Лайам покачал головой.

– Я так не думаю…

Он закрыл глаза, стараясь припомнить уроки полевой хирургии. Залитая кровью палатка, ужасные инструменты, жуткие крики раненых, характерные раны…

Лицо третьего нищего также было разбито страшным ударом.

– Похоже, все эти раны нанесены одним орудием. Булавой или шипастым шаром на цепи – моргенштерном. Зачем пускать в ход моргенштерн там, где хватит ножа? – Он задал вопрос самому себе, хотя и произнес его вслух. Матушка Джеф тронула Лайама за руку.

– Откуда вы это узнали?

Вопрос был задан сочувственным тоном. «Конечно, она ведь не знает, что я повинен в гибели этих несчастных…»

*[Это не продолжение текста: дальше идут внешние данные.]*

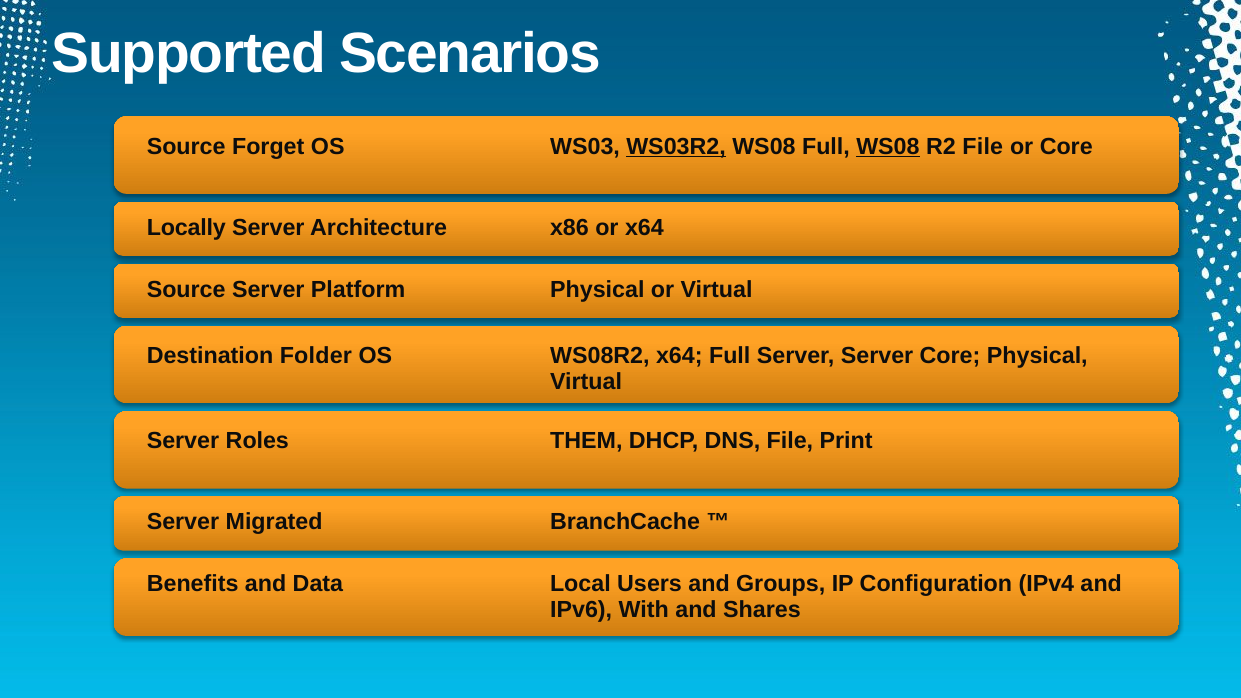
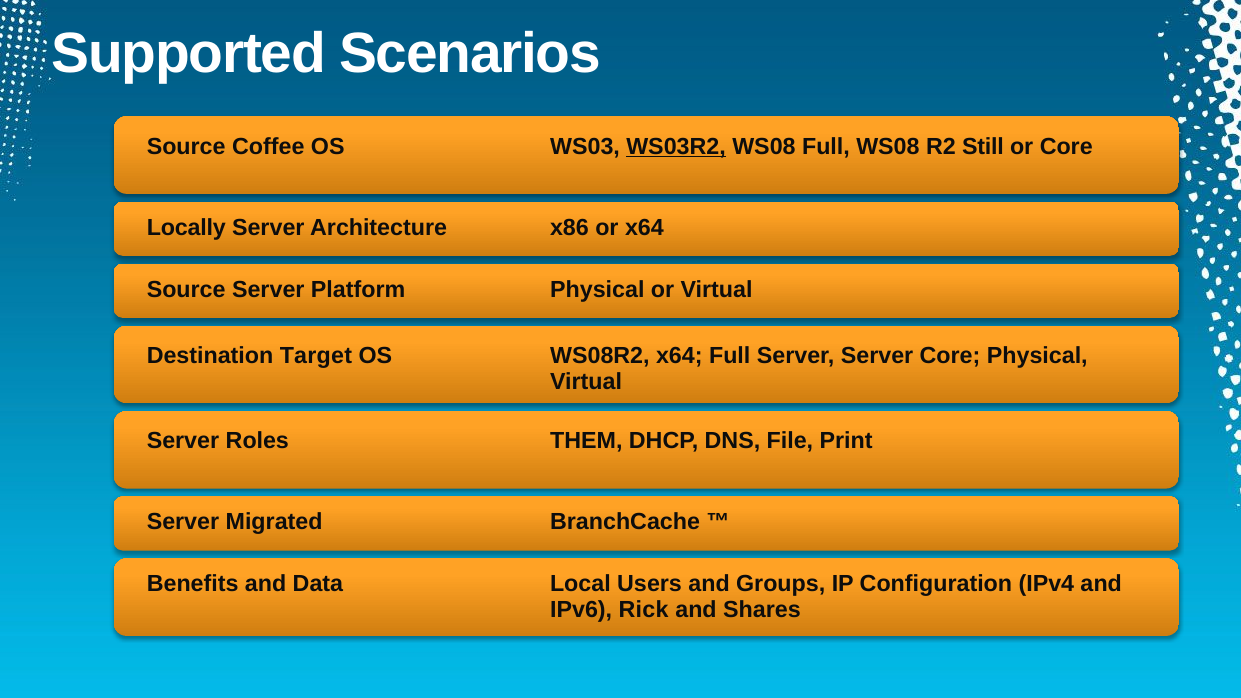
Forget: Forget -> Coffee
WS08 at (888, 147) underline: present -> none
R2 File: File -> Still
Folder: Folder -> Target
With: With -> Rick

– Такие раны… Вмятины… Они слишком аккуратные, слишком глубокие и очень правильной формы. Опять же, вокруг видны следы от шипов. Дубинки калечат не так.

– Булавами, моргенштернами или трехмачтовыми кораблями – мне безразлично, чем именно убили этих несчастных, – с явной неприязнью сказал эдил. – Меня интересуют только две вещи – кто это сделал и где его отыскать?